*Your goal*:
Reproduce the material below verbatim, line for line, without altering anything.

Data records:

┄┄┄┄┄┄

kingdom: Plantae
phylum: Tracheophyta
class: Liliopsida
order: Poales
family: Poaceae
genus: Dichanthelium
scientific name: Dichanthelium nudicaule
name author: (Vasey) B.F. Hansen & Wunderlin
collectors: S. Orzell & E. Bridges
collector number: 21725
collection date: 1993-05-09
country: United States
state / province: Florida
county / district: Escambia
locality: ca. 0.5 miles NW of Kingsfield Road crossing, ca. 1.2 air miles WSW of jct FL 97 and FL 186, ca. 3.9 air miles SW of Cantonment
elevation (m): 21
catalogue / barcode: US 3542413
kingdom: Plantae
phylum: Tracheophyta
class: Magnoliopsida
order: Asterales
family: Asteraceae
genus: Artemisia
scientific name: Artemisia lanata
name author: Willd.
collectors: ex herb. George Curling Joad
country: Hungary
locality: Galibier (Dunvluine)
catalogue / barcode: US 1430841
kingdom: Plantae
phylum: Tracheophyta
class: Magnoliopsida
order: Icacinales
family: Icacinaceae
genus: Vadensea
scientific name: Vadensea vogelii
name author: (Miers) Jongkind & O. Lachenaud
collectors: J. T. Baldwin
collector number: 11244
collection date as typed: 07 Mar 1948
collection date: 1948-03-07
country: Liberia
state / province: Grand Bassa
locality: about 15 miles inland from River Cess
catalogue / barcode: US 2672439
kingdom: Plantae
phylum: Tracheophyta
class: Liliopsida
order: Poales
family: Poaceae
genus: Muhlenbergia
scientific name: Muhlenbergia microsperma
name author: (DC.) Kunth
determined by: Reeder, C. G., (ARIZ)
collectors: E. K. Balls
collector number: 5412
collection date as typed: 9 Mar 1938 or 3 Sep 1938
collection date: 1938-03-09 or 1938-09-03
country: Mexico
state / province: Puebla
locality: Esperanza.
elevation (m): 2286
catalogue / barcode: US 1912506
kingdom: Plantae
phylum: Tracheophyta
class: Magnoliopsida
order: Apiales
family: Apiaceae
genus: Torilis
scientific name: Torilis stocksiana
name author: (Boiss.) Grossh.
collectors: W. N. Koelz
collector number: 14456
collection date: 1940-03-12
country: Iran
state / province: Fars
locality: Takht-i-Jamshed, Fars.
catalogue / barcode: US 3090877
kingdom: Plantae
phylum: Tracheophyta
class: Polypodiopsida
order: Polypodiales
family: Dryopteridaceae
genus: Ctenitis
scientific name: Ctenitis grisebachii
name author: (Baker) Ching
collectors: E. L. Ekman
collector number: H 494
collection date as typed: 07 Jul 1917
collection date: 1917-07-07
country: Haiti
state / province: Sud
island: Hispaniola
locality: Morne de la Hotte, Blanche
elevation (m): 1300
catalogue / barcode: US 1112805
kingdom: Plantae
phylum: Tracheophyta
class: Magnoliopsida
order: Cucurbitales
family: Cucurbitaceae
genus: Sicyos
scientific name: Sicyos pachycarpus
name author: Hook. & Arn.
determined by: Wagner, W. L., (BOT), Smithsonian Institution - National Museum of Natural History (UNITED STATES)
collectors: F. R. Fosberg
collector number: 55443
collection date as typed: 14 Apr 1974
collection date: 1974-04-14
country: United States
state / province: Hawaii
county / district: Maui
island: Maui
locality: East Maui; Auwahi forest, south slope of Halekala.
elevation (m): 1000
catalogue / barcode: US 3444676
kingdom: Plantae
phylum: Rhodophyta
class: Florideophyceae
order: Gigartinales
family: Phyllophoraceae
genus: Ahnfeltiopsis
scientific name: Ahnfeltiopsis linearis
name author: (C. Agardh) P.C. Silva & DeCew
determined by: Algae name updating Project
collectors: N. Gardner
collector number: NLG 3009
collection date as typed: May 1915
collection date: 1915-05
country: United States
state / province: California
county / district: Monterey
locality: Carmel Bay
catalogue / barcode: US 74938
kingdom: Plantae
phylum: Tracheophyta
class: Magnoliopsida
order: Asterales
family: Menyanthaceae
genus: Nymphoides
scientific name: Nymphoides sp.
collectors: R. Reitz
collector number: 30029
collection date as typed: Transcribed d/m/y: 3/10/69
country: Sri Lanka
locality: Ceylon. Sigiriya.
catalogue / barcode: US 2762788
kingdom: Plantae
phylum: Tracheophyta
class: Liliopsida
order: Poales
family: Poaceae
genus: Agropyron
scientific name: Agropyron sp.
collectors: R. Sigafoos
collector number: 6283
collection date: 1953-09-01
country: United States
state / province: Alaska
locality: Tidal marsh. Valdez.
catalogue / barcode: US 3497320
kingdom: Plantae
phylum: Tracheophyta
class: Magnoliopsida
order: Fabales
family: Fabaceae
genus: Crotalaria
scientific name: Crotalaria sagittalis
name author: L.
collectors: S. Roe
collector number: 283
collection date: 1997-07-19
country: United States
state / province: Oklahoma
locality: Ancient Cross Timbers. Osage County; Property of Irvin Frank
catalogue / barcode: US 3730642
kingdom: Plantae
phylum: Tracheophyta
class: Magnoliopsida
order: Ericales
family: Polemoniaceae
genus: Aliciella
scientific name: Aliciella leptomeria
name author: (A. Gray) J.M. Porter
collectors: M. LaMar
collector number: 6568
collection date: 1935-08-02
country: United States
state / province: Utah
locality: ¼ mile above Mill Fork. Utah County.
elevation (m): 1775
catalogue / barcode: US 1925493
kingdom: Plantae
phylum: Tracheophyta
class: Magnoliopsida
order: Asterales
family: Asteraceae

┄┄┄┄┄┄

*Final answer*:
kingdom: Plantae
phylum: Tracheophyta
class: Liliopsida
order: Poales
family: Poaceae
genus: Dichanthelium
scientific name: Dichanthelium nudicaule
name author: (Vasey) B.F. Hansen & Wunderlin
collectors: S. Orzell & E. Bridges
collector number: 21725
collection date: 1993-05-09
country: United States
state / province: Florida
county / district: Escambia
locality: ca. 0.5 miles NW of Kingsfield Road crossing, ca. 1.2 air miles WSW of jct FL 97 and FL 186, ca. 3.9 air miles SW of Cantonment
elevation (m): 21
catalogue / barcode: US 3542413
kingdom: Plantae
phylum: Tracheophyta
class: Magnoliopsida
order: Asterales
family: Asteraceae
genus: Artemisia
scientific name: Artemisia lanata
name author: Willd.
collectors: ex herb. George Curling Joad
country: Hungary
locality: Galibier (Dunvluine)
catalogue / barcode: US 1430841
kingdom: Plantae
phylum: Tracheophyta
class: Magnoliopsida
order: Icacinales
family: Icacinaceae
genus: Vadensea
scientific name: Vadensea vogelii
name author: (Miers) Jongkind & O. Lachenaud
collectors: J. T. Baldwin
collector number: 11244
collection date as typed: 07 Mar 1948
collection date: 1948-03-07
country: Liberia
state / province: Grand Bassa
locality: about 15 miles inland from River Cess
catalogue / barcode: US 2672439
kingdom: Plantae
phylum: Tracheophyta
class: Liliopsida
order: Poales
family: Poaceae
genus: Muhlenbergia
scientific name: Muhlenbergia microsperma
name author: (DC.) Kunth
determined by: Reeder, C. G., (ARIZ)
collectors: E. K. Balls
collector number: 5412
collection date as typed: 9 Mar 1938 or 3 Sep 1938
collection date: 1938-03-09 or 1938-09-03
country: Mexico
state / province: Puebla
locality: Esperanza.
elevation (m): 2286
catalogue / barcode: US 1912506
kingdom: Plantae
phylum: Tracheophyta
class: Magnoliopsida
order: Apiales
family: Apiaceae
genus: Torilis
scientific name: Torilis stocksiana
name author: (Boiss.) Grossh.
collectors: W. N. Koelz
collector number: 14456
collection date: 1940-03-12
country: Iran
state / province: Fars
locality: Takht-i-Jamshed, Fars.
catalogue / barcode: US 3090877
kingdom: Plantae
phylum: Tracheophyta
class: Polypodiopsida
order: Polypodiales
family: Dryopteridaceae
genus: Ctenitis
scientific name: Ctenitis grisebachii
name author: (Baker) Ching
collectors: E. L. Ekman
collector number: H 494
collection date as typed: 07 Jul 1917
collection date: 1917-07-07
country: Haiti
state / province: Sud
island: Hispaniola
locality: Morne de la Hotte, Blanche
elevation (m): 1300
catalogue / barcode: US 1112805
kingdom: Plantae
phylum: Tracheophyta
class: Magnoliopsida
order: Cucurbitales
family: Cucurbitaceae
genus: Sicyos
scientific name: Sicyos pachycarpus
name author: Hook. & Arn.
determined by: Wagner, W. L., (BOT), Smithsonian Institution - National Museum of Natural History (UNITED STATES)
collectors: F. R. Fosberg
collector number: 55443
collection date as typed: 14 Apr 1974
collection date: 1974-04-14
country: United States
state / province: Hawaii
county / district: Maui
island: Maui
locality: East Maui; Auwahi forest, south slope of Halekala.
elevation (m): 1000
catalogue / barcode: US 3444676
kingdom: Plantae
phylum: Rhodophyta
class: Florideophyceae
order: Gigartinales
family: Phyllophoraceae
genus: Ahnfeltiopsis
scientific name: Ahnfeltiopsis linearis
name author: (C. Agardh) P.C. Silva & DeCew
determined by: Algae name updating Project
collectors: N. Gardner
collector number: NLG 3009
collection date as typed: May 1915
collection date: 1915-05
country: United States
state / province: California
county / district: Monterey
locality: Carmel Bay
catalogue / barcode: US 74938
kingdom: Plantae
phylum: Tracheophyta
class: Magnoliopsida
order: Asterales
family: Menyanthaceae
genus: Nymphoides
scientific name: Nymphoides sp.
collectors: R. Reitz
collector number: 30029
collection date as typed: Transcribed d/m/y: 3/10/69
country: Sri Lanka
locality: Ceylon. Sigiriya.
catalogue / barcode: US 2762788
kingdom: Plantae
phylum: Tracheophyta
class: Liliopsida
order: Poales
family: Poaceae
genus: Agropyron
scientific name: Agropyron sp.
collectors: R. Sigafoos
collector number: 6283
collection date: 1953-09-01
country: United States
state / province: Alaska
locality: Tidal marsh. Valdez.
catalogue / barcode: US 3497320
kingdom: Plantae
phylum: Tracheophyta
class: Magnoliopsida
order: Fabales
family: Fabaceae
genus: Crotalaria
scientific name: Crotalaria sagittalis
name author: L.
collectors: S. Roe
collector number: 283
collection date: 1997-07-19
country: United States
state / province: Oklahoma
locality: Ancient Cross Timbers. Osage County; Property of Irvin Frank
catalogue / barcode: US 3730642
kingdom: Plantae
phylum: Tracheophyta
class: Magnoliopsida
order: Ericales
family: Polemoniaceae
genus: Aliciella
scientific name: Aliciella leptomeria
name author: (A. Gray) J.M. Porter
collectors: M. LaMar
collector number: 6568
collection date: 1935-08-02
country: United States
state / province: Utah
locality: ¼ mile above Mill Fork. Utah County.
elevation (m): 1775
catalogue / barcode: US 1925493
kingdom: Plantae
phylum: Tracheophyta
class: Magnoliopsida
order: Asterales
family: Asteraceae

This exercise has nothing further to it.